--- Excerpt to read ---

2

I have been having some difficulty with Lucene and would appreciate any help.

I have a custom query which is manually written and parsed (this query) using QueryParser.Parse. I am using version LUCENE_29 and the StandardAnalyzer.

In my query I have a special character (colon) and need this to remain:

+(Name:"test\:word" OR Business:"test\:word hello")

The output after parsing the query text above is:

+(Name:"test word" OR Business:"test word hello")

Does anyone have any suggestions, I tried passing an empty stop words collection to the StandardAnalyzer constructor but that has no effect it still strips out the colon.

Thank you.

Rajan Mishra
  • 1,178
  • 2
  • 14
  • 30
H S
  • 103
  • 13
  • 1
    You ask a good question. I had a similar problem with Lucene and found no way to resolve this issue. Lucene was retired on our website partly due to this issue. – JohnH Sep 12 '17 at 17:02
  • @JohnH thanks for sharing this info! – H S Sep 12 '17 at 17:04
  • FYI - `LUCENE_29` only tells us the version compatibility you have set, it doesn't tell us what lucene or lucene.net version you are using. – NightOwl888 Sep 13 '17 at 12:25

1 Answers1

1

You can't. StandardAnalyzer was specifically designed to remove special characters.

The answer is to use an Analyzer implementation that doesn't strip special characters (such as WhiteSpaceAnalyzer) or to build a custom analyzer based on existing tokenizers and filters to meet your needs.

---

What to work on>
1: According to the Lucene thread, why does the colon disappear when the query is parsed with the StandardAnalyzer?
2: Repeat the part of the Lucene thread between "You can't. StandardAnalyzer" and "meet your needs.", inclusive.
The records come from a separate source.

--- Data supplied ---

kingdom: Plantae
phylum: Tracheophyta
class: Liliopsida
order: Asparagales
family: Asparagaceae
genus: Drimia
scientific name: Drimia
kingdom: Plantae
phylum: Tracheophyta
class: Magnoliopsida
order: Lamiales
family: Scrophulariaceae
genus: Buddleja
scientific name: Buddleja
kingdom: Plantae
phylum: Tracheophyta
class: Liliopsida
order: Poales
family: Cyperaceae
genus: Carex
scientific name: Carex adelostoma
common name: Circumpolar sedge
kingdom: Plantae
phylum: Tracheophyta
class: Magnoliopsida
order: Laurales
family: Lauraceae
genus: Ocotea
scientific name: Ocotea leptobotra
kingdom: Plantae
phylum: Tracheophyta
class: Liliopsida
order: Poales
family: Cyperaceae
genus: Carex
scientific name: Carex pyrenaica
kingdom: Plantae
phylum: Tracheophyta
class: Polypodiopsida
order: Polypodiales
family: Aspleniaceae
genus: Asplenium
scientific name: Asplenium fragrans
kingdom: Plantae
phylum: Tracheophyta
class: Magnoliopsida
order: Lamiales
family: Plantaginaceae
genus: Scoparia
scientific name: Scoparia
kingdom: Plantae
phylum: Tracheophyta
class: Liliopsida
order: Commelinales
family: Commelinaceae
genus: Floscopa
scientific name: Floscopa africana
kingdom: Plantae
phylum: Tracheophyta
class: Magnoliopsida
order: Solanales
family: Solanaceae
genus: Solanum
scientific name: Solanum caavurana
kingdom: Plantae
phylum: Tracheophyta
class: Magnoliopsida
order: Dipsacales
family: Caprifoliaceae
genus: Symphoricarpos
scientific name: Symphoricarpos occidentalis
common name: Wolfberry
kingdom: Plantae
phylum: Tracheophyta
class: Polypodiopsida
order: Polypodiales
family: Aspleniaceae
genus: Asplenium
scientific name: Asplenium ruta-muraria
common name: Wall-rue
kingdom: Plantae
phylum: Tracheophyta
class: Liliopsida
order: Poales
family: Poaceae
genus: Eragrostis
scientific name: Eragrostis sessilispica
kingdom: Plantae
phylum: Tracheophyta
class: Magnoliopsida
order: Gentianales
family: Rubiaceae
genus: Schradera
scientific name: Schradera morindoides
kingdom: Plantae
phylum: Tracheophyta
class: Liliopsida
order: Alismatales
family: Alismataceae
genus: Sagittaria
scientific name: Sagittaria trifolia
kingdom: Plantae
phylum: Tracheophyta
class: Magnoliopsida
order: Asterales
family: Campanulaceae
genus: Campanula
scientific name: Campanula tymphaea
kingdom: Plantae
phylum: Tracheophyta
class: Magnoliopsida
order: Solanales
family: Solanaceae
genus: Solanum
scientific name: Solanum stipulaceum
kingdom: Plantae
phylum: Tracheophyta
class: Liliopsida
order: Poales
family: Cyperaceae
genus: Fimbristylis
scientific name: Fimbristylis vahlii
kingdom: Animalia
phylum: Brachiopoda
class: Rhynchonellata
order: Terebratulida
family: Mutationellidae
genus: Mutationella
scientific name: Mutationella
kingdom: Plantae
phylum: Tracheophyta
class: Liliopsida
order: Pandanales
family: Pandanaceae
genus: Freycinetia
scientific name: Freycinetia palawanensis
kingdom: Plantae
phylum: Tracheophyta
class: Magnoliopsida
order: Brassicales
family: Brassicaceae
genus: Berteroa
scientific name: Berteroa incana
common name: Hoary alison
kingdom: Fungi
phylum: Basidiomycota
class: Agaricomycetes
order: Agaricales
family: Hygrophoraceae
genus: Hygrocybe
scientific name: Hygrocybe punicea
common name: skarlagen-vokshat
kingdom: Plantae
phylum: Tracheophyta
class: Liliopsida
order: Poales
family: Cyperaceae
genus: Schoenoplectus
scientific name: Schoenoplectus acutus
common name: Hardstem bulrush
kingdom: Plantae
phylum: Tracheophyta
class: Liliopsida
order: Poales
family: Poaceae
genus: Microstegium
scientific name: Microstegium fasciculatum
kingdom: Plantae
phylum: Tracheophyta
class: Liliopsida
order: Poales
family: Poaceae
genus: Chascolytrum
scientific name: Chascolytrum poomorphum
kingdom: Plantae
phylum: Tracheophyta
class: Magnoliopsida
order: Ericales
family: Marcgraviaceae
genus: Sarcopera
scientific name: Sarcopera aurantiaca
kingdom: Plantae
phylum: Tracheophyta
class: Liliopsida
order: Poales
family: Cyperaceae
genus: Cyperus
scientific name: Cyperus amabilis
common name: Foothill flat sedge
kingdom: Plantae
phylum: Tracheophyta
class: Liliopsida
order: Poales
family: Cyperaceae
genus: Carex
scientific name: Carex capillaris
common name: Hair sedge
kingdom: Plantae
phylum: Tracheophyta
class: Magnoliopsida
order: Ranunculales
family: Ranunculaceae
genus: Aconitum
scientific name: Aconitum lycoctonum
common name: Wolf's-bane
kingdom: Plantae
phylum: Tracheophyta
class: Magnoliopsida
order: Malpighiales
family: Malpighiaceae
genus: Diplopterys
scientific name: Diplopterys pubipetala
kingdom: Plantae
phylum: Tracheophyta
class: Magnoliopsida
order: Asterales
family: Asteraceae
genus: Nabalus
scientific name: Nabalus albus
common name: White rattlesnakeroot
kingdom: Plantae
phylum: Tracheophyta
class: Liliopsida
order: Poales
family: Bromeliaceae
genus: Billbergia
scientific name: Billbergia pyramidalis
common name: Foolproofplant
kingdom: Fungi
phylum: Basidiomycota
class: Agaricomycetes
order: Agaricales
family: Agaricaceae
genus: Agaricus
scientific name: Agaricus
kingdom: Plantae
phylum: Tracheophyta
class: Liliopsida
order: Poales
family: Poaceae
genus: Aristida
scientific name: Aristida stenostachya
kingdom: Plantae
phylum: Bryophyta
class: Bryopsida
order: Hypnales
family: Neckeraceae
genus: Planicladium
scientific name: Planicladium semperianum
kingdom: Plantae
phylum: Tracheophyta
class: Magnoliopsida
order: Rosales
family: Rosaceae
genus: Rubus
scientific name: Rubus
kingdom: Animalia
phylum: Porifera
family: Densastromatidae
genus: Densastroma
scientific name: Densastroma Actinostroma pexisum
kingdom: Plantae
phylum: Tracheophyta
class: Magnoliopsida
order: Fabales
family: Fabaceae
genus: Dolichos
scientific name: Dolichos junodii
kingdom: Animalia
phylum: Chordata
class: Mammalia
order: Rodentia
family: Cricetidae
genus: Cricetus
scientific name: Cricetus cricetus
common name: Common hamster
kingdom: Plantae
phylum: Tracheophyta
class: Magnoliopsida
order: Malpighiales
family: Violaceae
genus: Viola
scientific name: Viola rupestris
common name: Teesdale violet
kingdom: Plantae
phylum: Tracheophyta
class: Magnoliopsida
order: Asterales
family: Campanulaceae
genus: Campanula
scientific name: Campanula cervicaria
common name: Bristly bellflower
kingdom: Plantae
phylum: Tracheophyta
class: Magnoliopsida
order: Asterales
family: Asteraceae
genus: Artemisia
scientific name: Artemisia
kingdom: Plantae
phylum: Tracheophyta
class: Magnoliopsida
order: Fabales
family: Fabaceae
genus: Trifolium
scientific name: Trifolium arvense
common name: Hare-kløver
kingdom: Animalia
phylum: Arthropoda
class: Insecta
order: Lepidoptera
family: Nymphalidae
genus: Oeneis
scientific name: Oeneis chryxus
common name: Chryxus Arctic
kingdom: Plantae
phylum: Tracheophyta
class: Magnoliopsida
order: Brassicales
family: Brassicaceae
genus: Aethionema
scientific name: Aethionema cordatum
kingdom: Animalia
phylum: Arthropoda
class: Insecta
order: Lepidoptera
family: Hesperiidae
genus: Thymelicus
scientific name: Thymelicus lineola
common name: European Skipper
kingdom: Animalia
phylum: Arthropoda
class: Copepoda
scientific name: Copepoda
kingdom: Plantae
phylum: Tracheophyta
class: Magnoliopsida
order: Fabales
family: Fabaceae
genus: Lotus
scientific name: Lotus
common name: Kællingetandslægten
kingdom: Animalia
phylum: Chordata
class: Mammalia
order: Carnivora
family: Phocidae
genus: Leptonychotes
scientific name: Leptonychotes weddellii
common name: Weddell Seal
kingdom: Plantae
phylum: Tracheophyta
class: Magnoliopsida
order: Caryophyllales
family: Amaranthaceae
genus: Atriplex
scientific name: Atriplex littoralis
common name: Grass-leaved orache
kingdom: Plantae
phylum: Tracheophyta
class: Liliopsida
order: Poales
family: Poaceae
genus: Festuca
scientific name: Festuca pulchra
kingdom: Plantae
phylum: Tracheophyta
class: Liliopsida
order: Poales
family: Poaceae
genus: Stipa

---

Task responses>
1: The colon is removed because the StandardAnalyzer was specifically designed to strip out special characters, so it cannot be made to keep the colon.

2:
You can't. StandardAnalyzer was specifically designed to remove special characters.

The answer is to use an Analyzer implementation that doesn't strip special characters (such as WhiteSpaceAnalyzer) or to build a custom analyzer based on existing tokenizers and filters to meet your needs.